THE TASK:
Read the records below and copy each line that contains "significant".
(RECORDS FOR PROCESSING Opens)
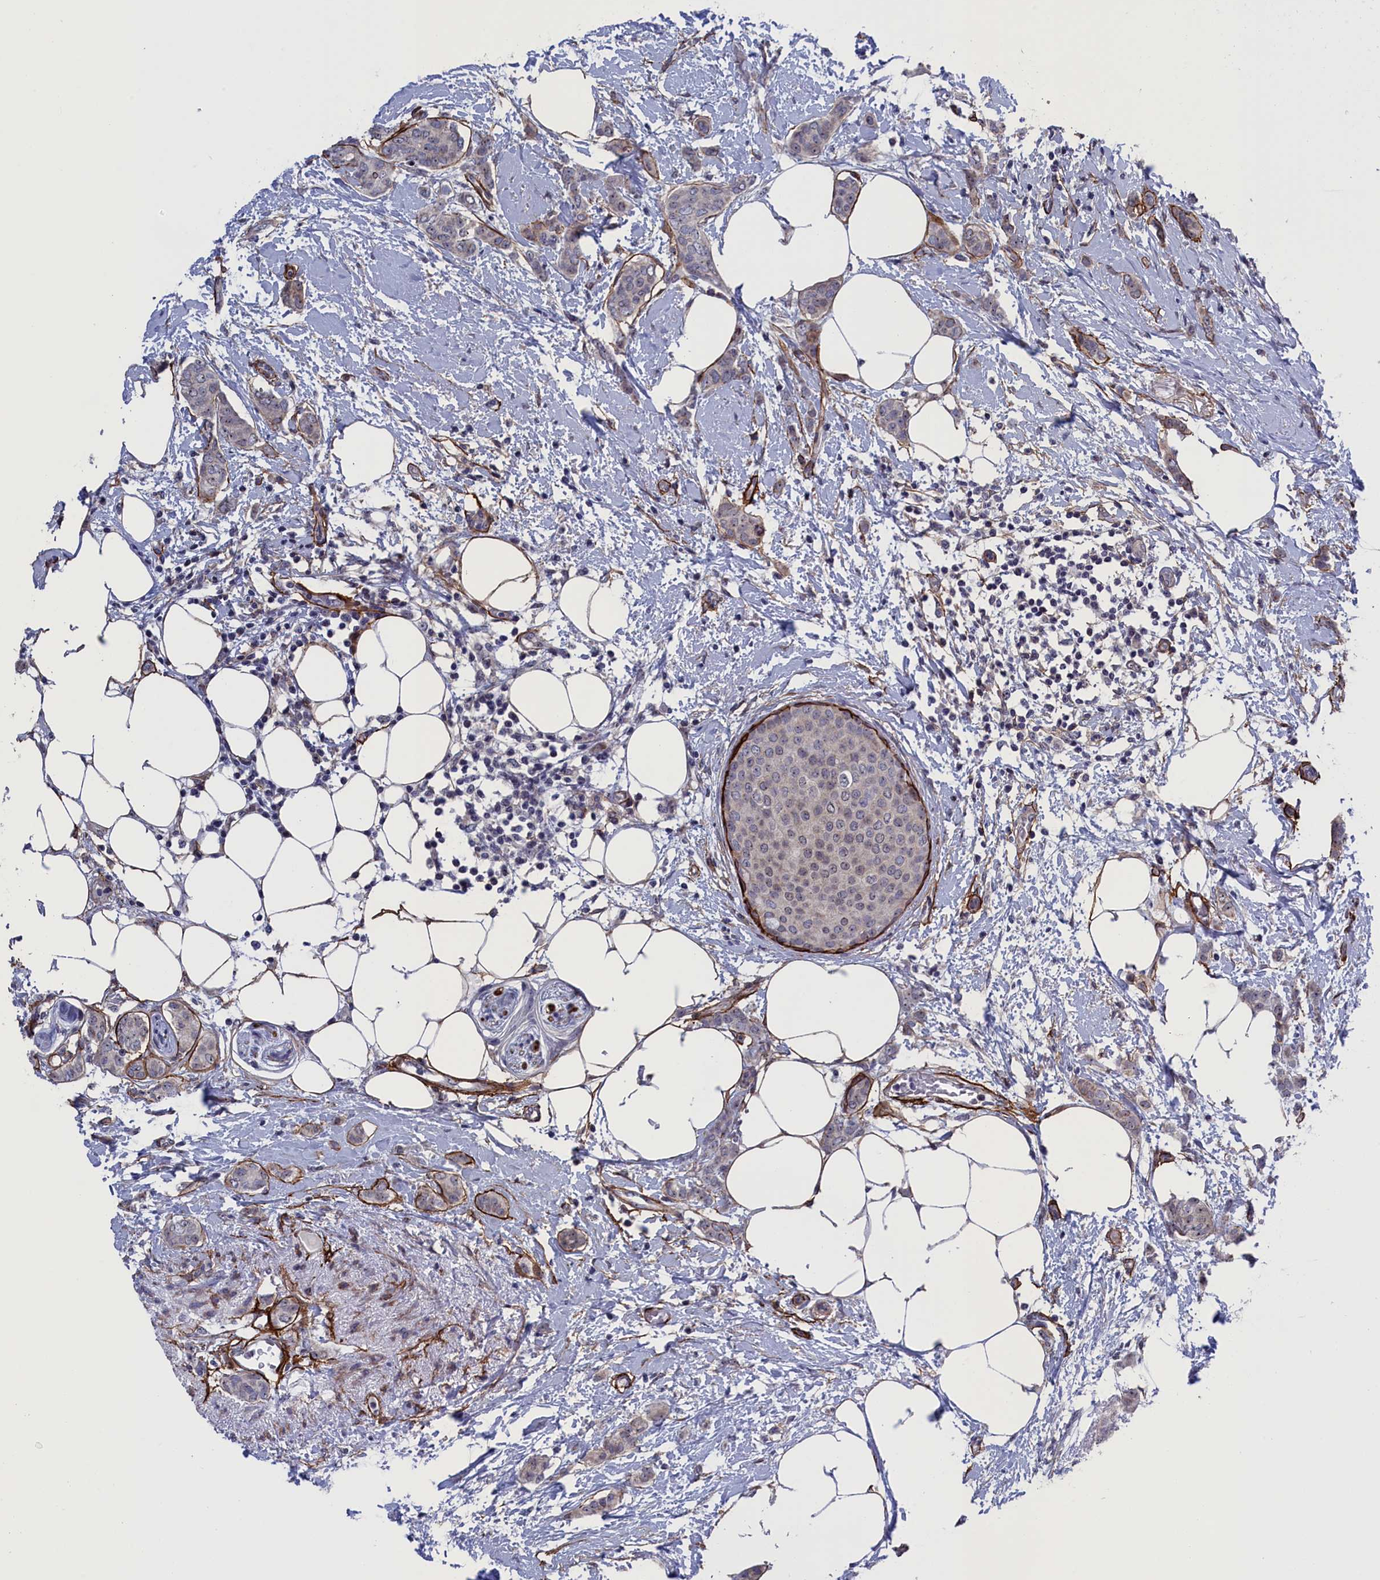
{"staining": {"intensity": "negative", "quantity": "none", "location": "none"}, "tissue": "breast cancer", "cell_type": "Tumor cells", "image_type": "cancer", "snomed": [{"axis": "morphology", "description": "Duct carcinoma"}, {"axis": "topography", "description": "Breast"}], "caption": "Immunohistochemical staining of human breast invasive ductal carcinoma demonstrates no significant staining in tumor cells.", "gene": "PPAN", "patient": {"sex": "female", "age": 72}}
(RECORDS FOR PROCESSING Closes)
(RECORDS FOR PROCESSING Opens)
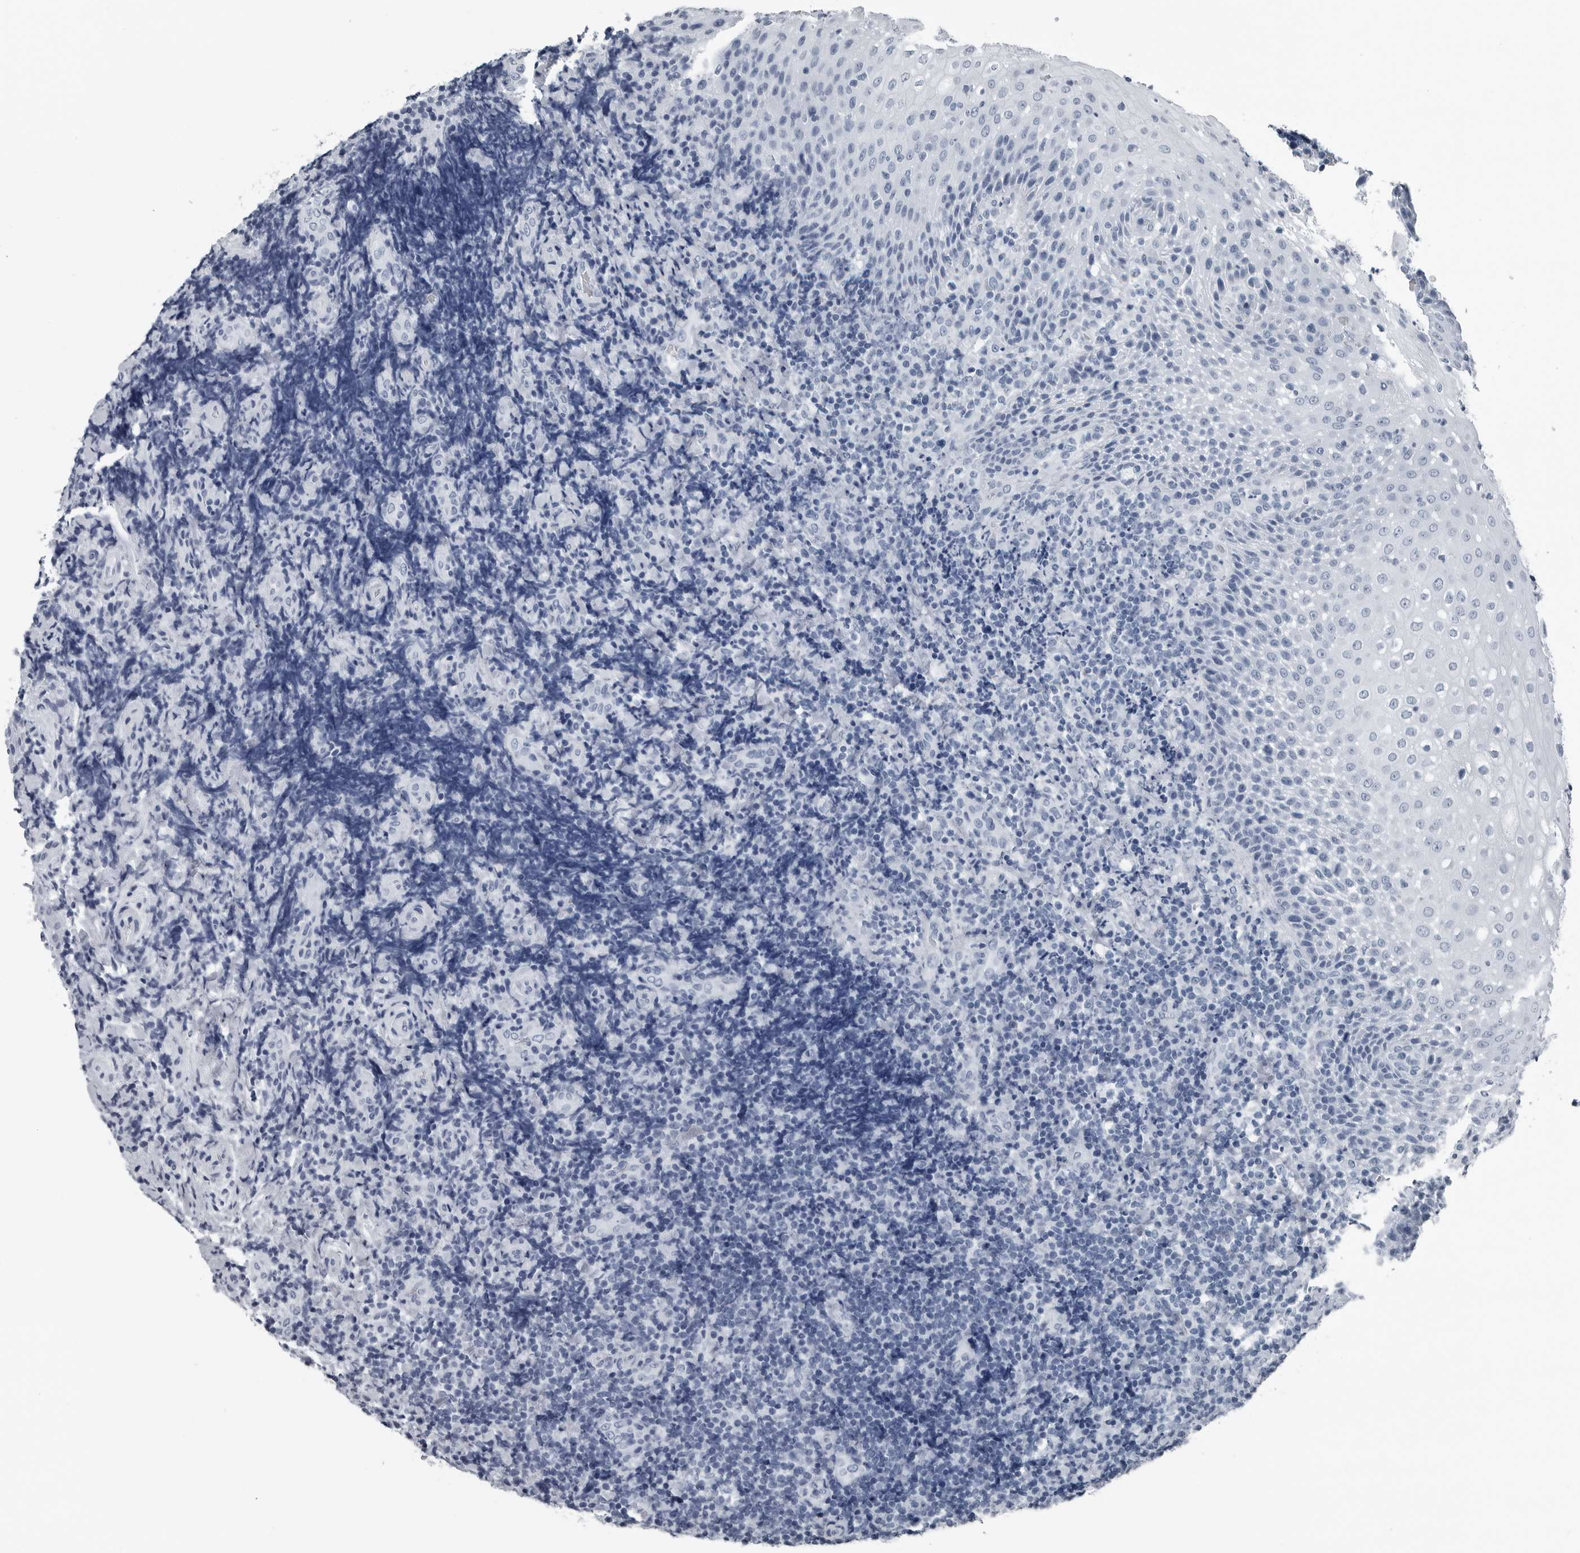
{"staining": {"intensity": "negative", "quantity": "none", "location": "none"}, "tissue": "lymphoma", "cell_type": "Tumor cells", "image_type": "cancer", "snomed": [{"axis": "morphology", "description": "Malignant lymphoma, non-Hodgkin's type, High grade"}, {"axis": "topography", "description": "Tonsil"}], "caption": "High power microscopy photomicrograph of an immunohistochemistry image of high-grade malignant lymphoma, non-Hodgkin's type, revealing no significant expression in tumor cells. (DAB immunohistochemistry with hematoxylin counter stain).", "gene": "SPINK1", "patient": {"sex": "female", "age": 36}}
(RECORDS FOR PROCESSING Closes)
(RECORDS FOR PROCESSING Opens)
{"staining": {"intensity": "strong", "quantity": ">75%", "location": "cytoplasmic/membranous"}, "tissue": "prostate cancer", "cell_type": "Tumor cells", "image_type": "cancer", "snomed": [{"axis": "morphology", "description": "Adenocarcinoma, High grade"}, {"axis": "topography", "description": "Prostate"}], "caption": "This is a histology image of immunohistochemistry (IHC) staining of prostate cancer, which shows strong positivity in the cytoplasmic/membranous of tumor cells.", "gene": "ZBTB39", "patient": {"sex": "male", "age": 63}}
(RECORDS FOR PROCESSING Closes)
THE ANSWER:
{"staining": {"intensity": "negative", "quantity": "none", "location": "none"}, "tissue": "breast cancer", "cell_type": "Tumor cells", "image_type": "cancer", "snomed": [{"axis": "morphology", "description": "Duct carcinoma"}, {"axis": "topography", "description": "Breast"}], "caption": "Immunohistochemical staining of human breast invasive ductal carcinoma demonstrates no significant staining in tumor cells.", "gene": "PPAN", "patient": {"sex": "female", "age": 72}}
{"staining": {"intensity": "negative", "quantity": "none", "location": "none"}, "tissue": "lymphoma", "cell_type": "Tumor cells", "image_type": "cancer", "snomed": [{"axis": "morphology", "description": "Malignant lymphoma, non-Hodgkin's type, High grade"}, {"axis": "topography", "description": "Tonsil"}], "caption": "High power microscopy photomicrograph of an immunohistochemistry image of high-grade malignant lymphoma, non-Hodgkin's type, revealing no significant expression in tumor cells. (DAB immunohistochemistry with hematoxylin counter stain).", "gene": "SPINK1", "patient": {"sex": "female", "age": 36}}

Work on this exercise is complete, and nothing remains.